Dobby sees the request, master rubenhensen! Dobby will start with the cheaper, well-scoped fix called out above: the 15-minute hard eviction timer in Store::create. The bigger persistence work (design #1, sidecar JSON) is the right next step and Dobby will scope it as a separate PR or sibling issue once the timer fix is up — keeping changes small and reviewable. On it now.

[dobby-coder]

Draft PR up: #132 — extends the in-memory eviction deadline on each successful chunk PUT (60-min idle window) and adds a reverse index so touch/remove are O(1). Tests: 3 new unit tests covering touch + remove cleanup; cargo test and cargo clippy both clean. Out of scope here: the broader on-disk persistence work (server-restart case). Will scope that as a separate PR.

[dobby-coder]

/dobby please open a PR for this issue.

[rubenhensen]

Updating direction on this: we want to land persistence and multi-replica together rather than as two separate steps, so #116 should be scoped to use Postgres as the shared store and merged with the goal in #35 (Support centralized sessions).

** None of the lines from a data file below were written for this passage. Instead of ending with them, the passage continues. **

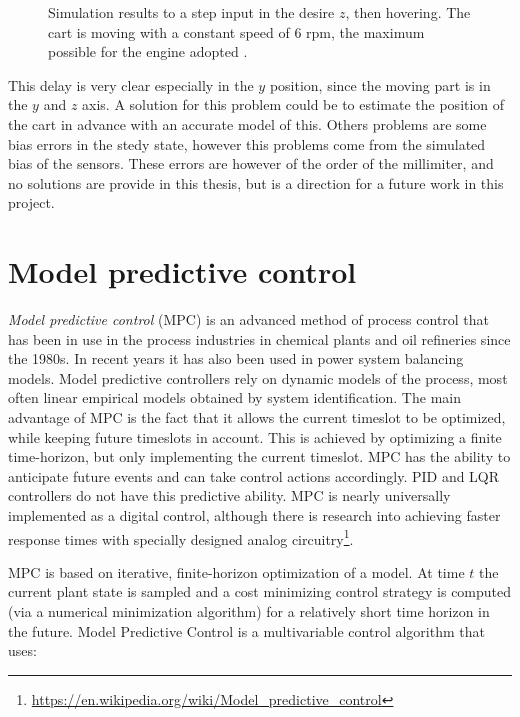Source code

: \begin{figure}[h]
	\centering
 	
 	\caption{Simulation results to a step input in the desire $z$, then hovering. The cart is moving with a constant speed of $6$ rpm, the maximum possible for the engine adopted \cite{Carlos}.}
 	\label{fig:simulation2}		
\end{figure}

\noindent This delay is very clear especially in the $y$ position, since the moving part is in the $y$ and $z$ axis. A solution for this problem could be to estimate the position of the cart in advance with an accurate model of this. Others problems are some bias errors in the stedy state, however this problems come from the simulated bias of the sensors. These errors are however of the order of the millimiter, and no solutions are provide in this thesis, but is a direction for a future work in this project.


\section{Model predictive control}

\textit{Model predictive control} (MPC) is an advanced method of process control that has been in use in the process industries in chemical plants and oil refineries since the 1980s. In recent years it has also been used in power system balancing models. Model predictive controllers rely on dynamic models of the process, most often linear empirical models obtained by system identification. The main advantage of MPC is the fact that it allows the current timeslot to be optimized, while keeping future timeslots in account. This is achieved by optimizing a finite time-horizon, but only implementing the current timeslot. MPC has the ability to anticipate future events and can take control actions accordingly. PID and LQR controllers do not have this predictive ability. MPC is nearly universally implemented as a digital control, although there is research into achieving faster response times with specially designed analog circuitry\footnote{\url{https://en.wikipedia.org/wiki/Model_predictive_control}}.

\noindent MPC is based on iterative, finite-horizon optimization of a model. At time $t$ the current plant state is sampled and a cost minimizing control strategy is computed (via a numerical minimization algorithm) for a relatively short time horizon in the future. Model Predictive Control is a multivariable control algorithm that uses:

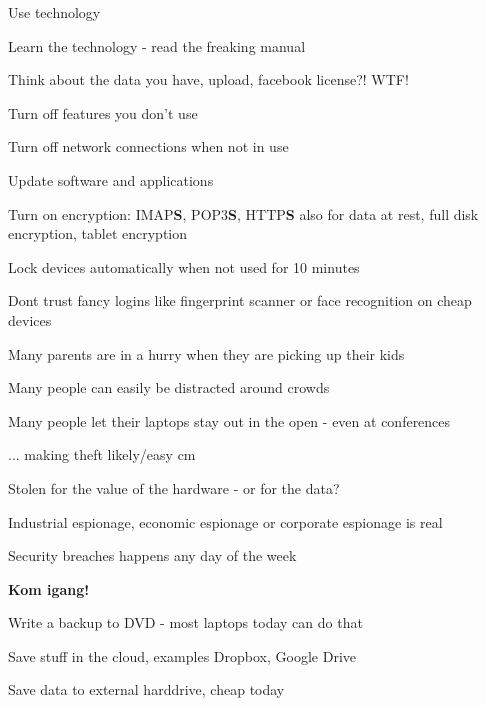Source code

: \documentclass[20pt,landscape,a4paper,footrule]{foils}
\begin{document}

\begin{list1}
\item Use technology
\item Learn the technology - read the freaking manual
\item Think about the data you have, upload, facebook license?! WTF!
\begin{list2}
\item Turn off features you don't use
\item Turn off network connections when not in use
\item Update software and applications
\item Turn on encryption: IMAP{\bf S}, POP3{\bf S},
  HTTP{\bf S} also for data at rest, full disk encryption, tablet encryption
\item Lock devices automatically when not used for 10 minutes
\item Dont trust fancy logins like fingerprint scanner or face recognition on cheap devices
\end{list2}
\end{list1}



\begin{list1}
\item Many parents are in a hurry when they are picking up their kids
\item Many people can easily be distracted around crowds
\item Many people let their laptops stay out in the open - even at conferences
\item ... making theft likely/easy
 cm
\item Stolen for the value of the hardware - or for the data?
\item Industrial espionage, economic espionage or corporate espionage is real
\end{list1}

\centerline{Security breaches happens any day of the week}


\vskip 3cm
\centerline{\LARGE \bf Kom igang!}

\begin{list2}
\item Write a backup to DVD - most laptops today can do that
\item Save stuff in the cloud, examples Dropbox, Google Drive
\item Save data to external harddrive, cheap today
\end{list2}
\end{document}

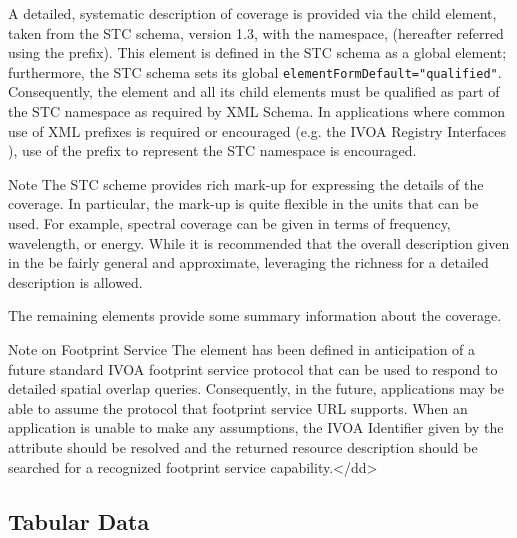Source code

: \documentclass[11pt,a4paper]{ivoa}
\begin{document}

A detailed, systematic description of coverage is provided via the
child  element, taken from
the STC schema, version 1.3, with the namespace,
 (hereafter
referred using the  prefix).  This element is defined
in the STC schema as a global element; furthermore, the STC schema
sets its global \verb|elementFormDefault="qualified"|.
Consequently, the  element
and all its child elements must be qualified as part of the STC
namespace as required by XML Schema.
In applications where common use of XML prefixes is required or
encouraged (e.g. the IVOA Registry Interfaces \citep{todo:RI1.1}),
use of the  prefix to represent the STC namespace is
encouraged.   


\begin{admonition}{Note}
The STC scheme provides rich mark-up for expressing the
       details of the coverage.  In particular, the mark-up is quite
       flexible in the units that can be used.  For example, spectral
       coverage can be given in terms of frequency, wavelength, or
       energy.  While it is recommended that the overall description
       given in the  be
       fairly general and approximate, leveraging the richness for a
       detailed description is allowed.
\end{admonition}



The remaining elements provide some summary information about the
coverage. 



\begin{admonition}{Note on Footprint Service}
The  element has been defined in
       anticipation of a future standard IVOA footprint service
       protocol that can be used to respond to detailed spatial
       overlap queries.  Consequently, in the future, applications may
       be able to assume the protocol that footprint service URL
       supports.  When an application is unable to make any
       assumptions, the IVOA Identifier given by the attribute should
       be resolved and the returned resource description should be
       searched for a recognized footprint service capability.</dd> 
\end{admonition}

\subsection{Tabular Data}
\label{sect:table}
\end{document}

• Skip the sidecar-JSON and SQLite designs from the original write-up. They only solve the single-replica case and we'd throw them away the first time we want to run two cryptify pods.
• Postgres is the chosen backend — reuses the postguard-business stack and gives us the same source of truth across replicas. data_dir chunk files still live on disk, so the deployment will also need either a shared volume (ReadWriteMany PVC) or moving file storage to object storage (S3/MinIO). That's the second decision this issue should resolve.
• The 14-day expires field becomes a row in Postgres; the purge task becomes a DELETE … RETURNING uuid driving on-disk cleanup. Same source-of-truth invariant as before.

Effectively this issue and #35 are now one piece of work. Suggest closing #35 in favor of this one, or vice versa, once we pick which to keep open. The resume protocol from #136 (#148 + #145) is already shipped and unaffected by the choice of backend.